Let us get some idea of the solution. We'll assume $\Omega$ to be symmetric (for the root to exist, this also means it's positive definite). Let $\Omega^{-1/2}X = U \Sigma V^T$ be an SVD of $\Omega^{-1/2}X$ Then
$$\Omega^{-1/2} X (X^T \Omega^{-1} X)^{-1} X^T \Omega^{-1/2} = U \Sigma V^T (V \Sigma^T \Sigma V^T)^{-1} V \Sigma^T U^T = U \Sigma (\Sigma^T \Sigma)^{-1} \Sigma^T U^T$$
also has rank $p$. This is most likely our solution., so let's get it, using a similar approach.
Let us assume that $\Omega$ is just nonsingular (not necessarily symmetric) such that $\Omega^{-1/2}$ exists. Let $X = U \Sigma V^T$ be an SVD of $X$.
We'll need some additional notation. Let $\tilde{\Sigma}$ denote the top left block of $\Sigma$ of order $p$, i.e.,
$$\Sigma = \begin{bmatrix} \tilde{\Sigma} \\ 0 \end{bmatrix}.$$
Furthermore, let
$$I_\Sigma = \begin{bmatrix} I_{p \times p} \\ 0_{(n-p) \times p} \end{bmatrix}.$$
Then $\Sigma = I_\Sigma \tilde{\Sigma}$ and $\Sigma^T = \tilde{\Sigma} I_\Sigma^T$. Note that $\tilde{\Sigma}$ is symmetric and nonsingular.

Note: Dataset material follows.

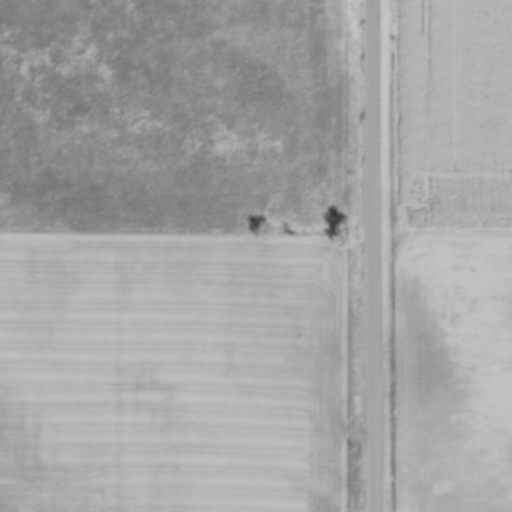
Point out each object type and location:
road: (373, 256)
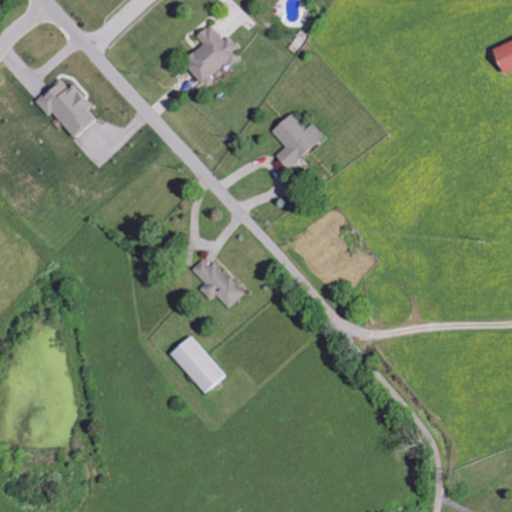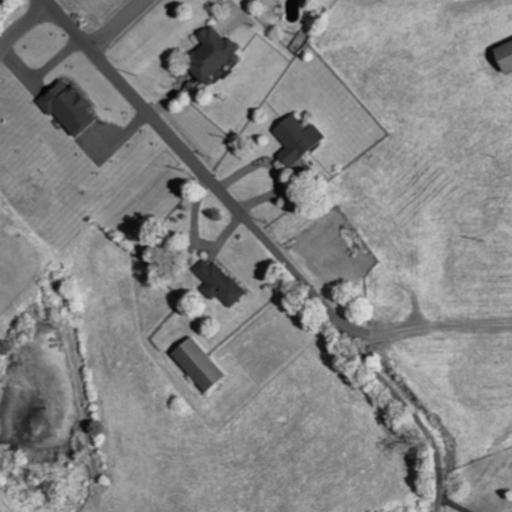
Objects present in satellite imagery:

Now,
\begin{align*}
M &:= \Omega^{-1/2} X (X^T \Omega^{-1} X)^{-1} X^T \Omega^{-1/2} \\
&= \Omega^{-1/2} U \Sigma V^T (V \Sigma^T U^T \Omega^{-1} U \Sigma V^T)^{-1} V \Sigma^T U^T \Omega^{-1/2} \\
&= \Omega^{-1/2} U \Sigma ( \Sigma^T U^T \Omega^{-1} U \Sigma )^{-1} \Sigma^T U^T \Omega^{-1/2} \\
&= \Omega^{-1/2} U I_\Sigma \tilde{\Sigma} ( \tilde{\Sigma} I_\Sigma^T U^T \Omega^{-1} U I_\Sigma \tilde{\Sigma} )^{-1} \tilde{\Sigma} I_\Sigma^T U^T \Omega^{-1/2} \\
&= \Omega^{-1/2} U I_\Sigma ( I_\Sigma^T U^T \Omega^{-1} U I_\Sigma )^{-1} I_\Sigma^T U^T \Omega^{-1/2}.
\end{align*}
So, $M$ has the same rank as $I_\Sigma ( I_\Sigma^T U^T \Omega^{-1} U I_\Sigma )^{-1} I_\Sigma^T$ which is a block matrix of a form
$$\begin{bmatrix}
(I_\Sigma^T U^T \Omega^{-1} U I_\Sigma)^{-1} & 0 \\
0 & 0
\end{bmatrix}.$$
Since $(I_\Sigma^T U^T \Omega^{-1} U I_\Sigma)^{-1}$ is nonsingular of order $p$, we conclude that the rank of $M$ is $p$.